Across all the records, filter for lines with the word "MULTISENSE" and copy them.

[Design files in plain text]
▶

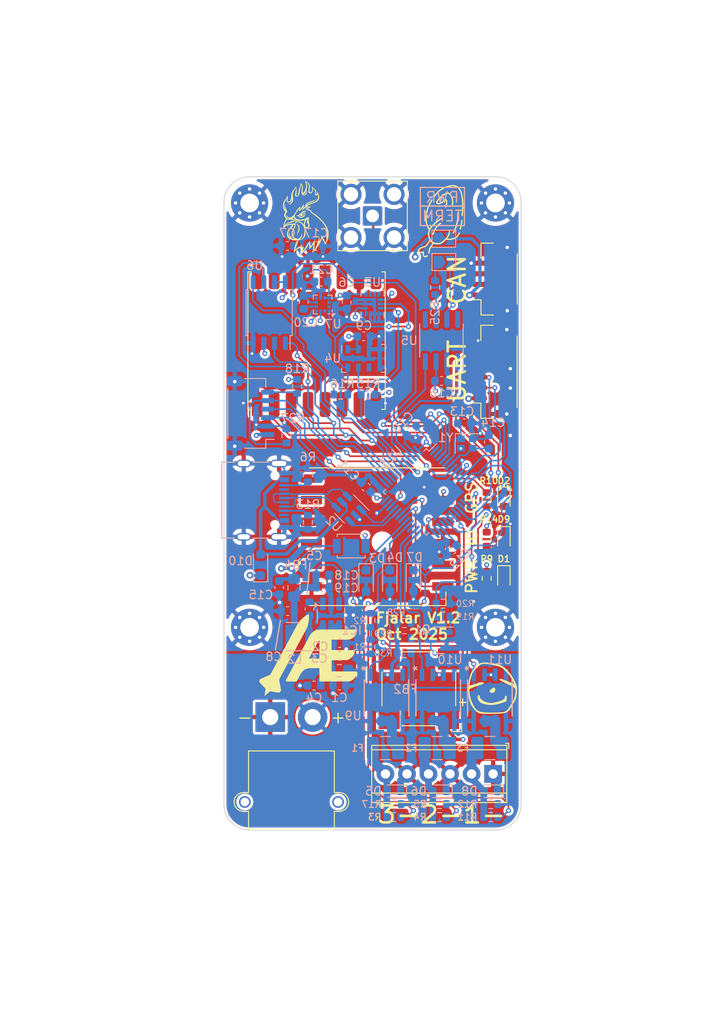
<source format=kicad_pcb>
(kicad_pcb
	(version 20241229)
	(generator "pcbnew")
	(generator_version "9.0")
	(general
		(thickness 1.6)
		(legacy_teardrops no)
	)
	(paper "A4")
	(layers
		(0 "F.Cu" signal)
		(4 "In1.Cu" signal)
		(6 "In2.Cu" signal)
		(2 "B.Cu" signal)
		(9 "F.Adhes" user "F.Adhesive")
		(11 "B.Adhes" user "B.Adhesive")
		(13 "F.Paste" user)
		(15 "B.Paste" user)
		(5 "F.SilkS" user "F.Silkscreen")
		(7 "B.SilkS" user "B.Silkscreen")
		(1 "F.Mask" user)
		(3 "B.Mask" user)
		(17 "Dwgs.User" user "User.Drawings")
		(19 "Cmts.User" user "User.Comments")
		(21 "Eco1.User" user "User.Eco1")
		(23 "Eco2.User" user "User.Eco2")
		(25 "Edge.Cuts" user)
		(27 "Margin" user)
		(31 "F.CrtYd" user "F.Courtyard")
		(29 "B.CrtYd" user "B.Courtyard")
		(35 "F.Fab" user)
		(33 "B.Fab" user)
		(39 "User.1" user)
		(41 "User.2" user)
		(43 "User.3" user)
		(45 "User.4" user)
		(47 "User.5" user)
		(49 "User.6" user)
		(51 "User.7" user)
		(53 "User.8" user)
		(55 "User.9" user)
	)
	(setup
		(stackup
			(layer "F.SilkS"
				(type "Top Silk Screen")
			)
			(layer "F.Paste"
				(type "Top Solder Paste")
			)
			(layer "F.Mask"
				(type "Top Solder Mask")
				(thickness 0.01)
			)
			(layer "F.Cu"
				(type "copper")
				(thickness 0.035)
			)
			(layer "dielectric 1"
				(type "prepreg")
				(thickness 0.1)
				(material "FR4")
				(epsilon_r 4.5)
				(loss_tangent 0.02)
			)
			(layer "In1.Cu"
				(type "copper")
				(thickness 0.035)
			)
			(layer "dielectric 2"
				(type "core")
				(thickness 1.24)
				(material "FR4")
				(epsilon_r 4.5)
				(loss_tangent 0.02)
			)
			(layer "In2.Cu"
				(type "copper")
				(thickness 0.035)
			)
			(layer "dielectric 3"
				(type "prepreg")
				(thickness 0.1)
				(material "FR4")
				(epsilon_r 4.5)
				(loss_tangent 0.02)
			)
			(layer "B.Cu"
				(type "copper")
				(thickness 0.035)
			)
			(layer "B.Mask"
				(type "Bottom Solder Mask")
				(thickness 0.01)
			)
			(layer "B.Paste"
				(type "Bottom Solder Paste")
			)
			(layer "B.SilkS"
				(type "Bottom Silk Screen")
			)
			(copper_finish "None")
			(dielectric_constraints no)
		)
		(pad_to_mask_clearance 0)
		(allow_soldermask_bridges_in_footprints no)
		(tenting front back)
		(pcbplotparams
			(layerselection 0x00000000_00000000_55555555_5755f5ff)
			(plot_on_all_layers_selection 0x00000000_00000000_00000000_00000000)
			(disableapertmacros no)
			(usegerberextensions yes)
			(usegerberattributes no)
			(usegerberadvancedattributes no)
			(creategerberjobfile no)
			(dashed_line_dash_ratio 12.000000)
			(dashed_line_gap_ratio 3.000000)
			(svgprecision 6)
			(plotframeref no)
			(mode 1)
			(useauxorigin no)
			(hpglpennumber 1)
			(hpglpenspeed 20)
			(hpglpendiameter 15.000000)
			(pdf_front_fp_property_popups yes)
			(pdf_back_fp_property_popups yes)
			(pdf_metadata yes)
			(pdf_single_document no)
			(dxfpolygonmode yes)
			(dxfimperialunits yes)
			(dxfusepcbnewfont yes)
			(psnegative no)
			(psa4output no)
			(plot_black_and_white yes)
			(sketchpadsonfab no)
			(plotpadnumbers no)
			(hidednponfab no)
			(sketchdnponfab yes)
			(crossoutdnponfab yes)
			(subtractmaskfromsilk yes)
			(outputformat 1)
			(mirror no)
			(drillshape 0)
			(scaleselection 1)
			(outputdirectory "gerbers")
		)
	)
	(net 0 "")
	(net 1 "Earth")
	(net 2 "VCC")
	(net 3 "+3V3")
	(net 4 "Net-(BZ1-+)")
	(net 5 "Net-(D1-A)")
	(net 6 "/BUZZER")
	(net 7 "/VBAT_SENSE")
	(net 8 "Net-(D2-A)")
	(net 9 "/SDA")
	(net 10 "/SCL")
	(net 11 "/CAN_L")
	(net 12 "/CAN_H")
	(net 13 "/CAN_TX")
	(net 14 "/CAN_RX")
	(net 15 "unconnected-(U3-NC-Pad11)")
	(net 16 "unconnected-(U3-NC-Pad10)")
	(net 17 "unconnected-(U3-INT2-Pad9)")
	(net 18 "unconnected-(U3-INT1-Pad4)")
	(net 19 "unconnected-(U4-SDO-Pad6)")
	(net 20 "unconnected-(U5-NC-Pad5)")
	(net 21 "unconnected-(U5-NC-Pad8)")
	(net 22 "/LORA_RESET")
	(net 23 "/LORA_DIO")
	(net 24 "unconnected-(U12-DIO3-Pad11)")
	(net 25 "unconnected-(U12-DIO4-Pad12)")
	(net 26 "unconnected-(U12-DIO5-Pad7)")
	(net 27 "unconnected-(U12-DIO1-Pad15)")
	(net 28 "unconnected-(U12-DIO2-Pad16)")
	(net 29 "unconnected-(U8-RESERVED-Pad7)")
	(net 30 "unconnected-(U8-RESERVED-Pad8)")
	(net 31 "unconnected-(U8-NC-Pad9)")
	(net 32 "unconnected-(U8-RESERVED-Pad11)")
	(net 33 "Net-(U8-1PPS)")
	(net 34 "/Pyros/PYRO2_OUT")
	(net 35 "/EXT_RX")
	(net 36 "/EXT_TX")
	(net 37 "/LORA")
	(net 38 "/Pyros/PYRO1_OUT")
	(net 39 "/Pyros/PYRO3_OUT")
	(net 40 "unconnected-(U9-MULTISENSE-Pad4)")
	(net 41 "unconnected-(U10-MULTISENSE-Pad4)")
	(net 42 "unconnected-(U11-MULTISENSE-Pad4)")
	(net 43 "/VBUS")
	(net 44 "Net-(J8-CC1)")
	(net 45 "/USB_D_P")
	(net 46 "/USB_D_N")
	(net 47 "Net-(J8-CC2)")
	(net 48 "unconnected-(J8-SBU1-PadA8)")
	(net 49 "Net-(D9-A)")
	(net 50 "/LED_STATUS")
	(net 51 "/SW_CLK")
	(net 52 "unconnected-(J8-SBU2-PadB8)")
	(net 53 "/SW_DIO")
	(net 54 "Net-(F1-Pad2)")
	(net 55 "Net-(F2-Pad2)")
	(net 56 "Net-(F3-Pad2)")
	(net 57 "/OSC_IN")
	(net 58 "/OSC_OUT")
	(net 59 "/NRST")
	(net 60 "/EXT_SDA")
	(net 61 "/EXT_SCL")
	(net 62 "/SCK")
	(net 63 "/MISO")
	(net 64 "/MOSI")
	(net 65 "/FLASH_CS")
	(net 66 "/LORA_CS")
	(net 67 "/PYRO3_EN")
	(net 68 "/PYRO2_EN")
	(net 69 "/PYRO1_EN")
	(net 70 "/PYRO3_SENSE")
	(net 71 "/PYRO2_SENSE")
	(net 72 "/PYRO1_SENSE")
	(net 73 "/GPS_TX")
	(net 74 "/GPS_RX")
	(net 75 "/BOOT0")
	(net 76 "Net-(Q1-B)")
	(net 77 "/USB_ESD_P")
	(net 78 "/USB_ESD_N")
	(net 79 "unconnected-(U8-~{RESET}-Pad10)")
	(net 80 "Net-(U13-VCAP)")
	(net 81 "unconnected-(U13-PA7-Pad17)")
	(net 82 "unconnected-(U13-PB1-Pad19)")
	(net 83 "/VCC_FILT")
	(net 84 "/SW")
	(net 85 "/CB")
	(net 86 "/OUT_RAW")
	(net 87 "/EXT_IO0")
	(net 88 "/EXT_IO1")
	(net 89 "Net-(J3-Pin_1)")
	(net 90 "Net-(JP2-A)")
	(net 91 "Net-(U7-C1)")
	(net 92 "unconnected-(U7-DRDY-Pad7)")
	(net 93 "unconnected-(U7-NC-Pad11)")
	(net 94 "unconnected-(U7-NC-Pad2)")
	(net 95 "unconnected-(U7-NC-Pad12)")
	(footprint "RF_Module:HOPERF_RFM9XW_SMD" (layer "F.Cu") (at 175.26 63.754 90))
	(footprint "LOGO" (layer "F.Cu") (at 196.1 104.7))
	(footprint "RF_GPS:Quectel_L80-R" (layer "F.Cu") (at 182.407945 86.86 180))
	(footprint "MountingHole:MountingHole_2.2mm_M2_Pad_Via" (layer "F.Cu") (at 167.364 97.536))
	(footprint "Diode_SMD:D_0603_1608Metric" (layer "F.Cu") (at 197.358 82.487 -90))
	(footprint "lib:aesir_short" (layer "F.Cu") (at 174.244 100.838))
	(footprint "Resistor_SMD:R_0603_1608Metric" (layer "F.Cu") (at 195.326 91.757 -90))
	(footprint "Connector_JST:JST_GH_SM04B-GHS-TB_1x04-1MP_P1.25mm_Horizontal" (layer "F.Cu") (at 196.365942 56.503307 90))
	(footprint "lib:rooster3" (layer "F.Cu") (at 173.99 49.276))
	(footprint "Diode_SMD:D_0603_1608Metric" (layer "F.Cu") (at 197.358 87.1475 -90))
	(footprint "MountingHole:MountingHole_2.2mm_M2_Pad_Via" (layer "F.Cu") (at 196.364 97.536))
	(footprint "LOGO" (layer "F.Cu") (at 189.87 49.68 90))
	(footprint "Resistor_SMD:R_0603_1608Metric" (layer "F.Cu") (at 195.326 87.1475 -90))
	(footprint "Connector_AMASS:AMASS_XT30PW-M_1x02_P2.50mm_Horizontal" (layer "F.Cu") (at 169.8 108.11 180))
	(footprint "MountingHole:MountingHole_2.2mm_M2_Pad_Via"
	
... [1357073 chars truncated]
</source>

◀

Output for this exercise:
	(net 40 "unconnected-(U9-MULTISENSE-Pad4)")
	(net 41 "unconnected-(U10-MULTISENSE-Pad4)")
	(net 42 "unconnected-(U11-MULTISENSE-Pad4)")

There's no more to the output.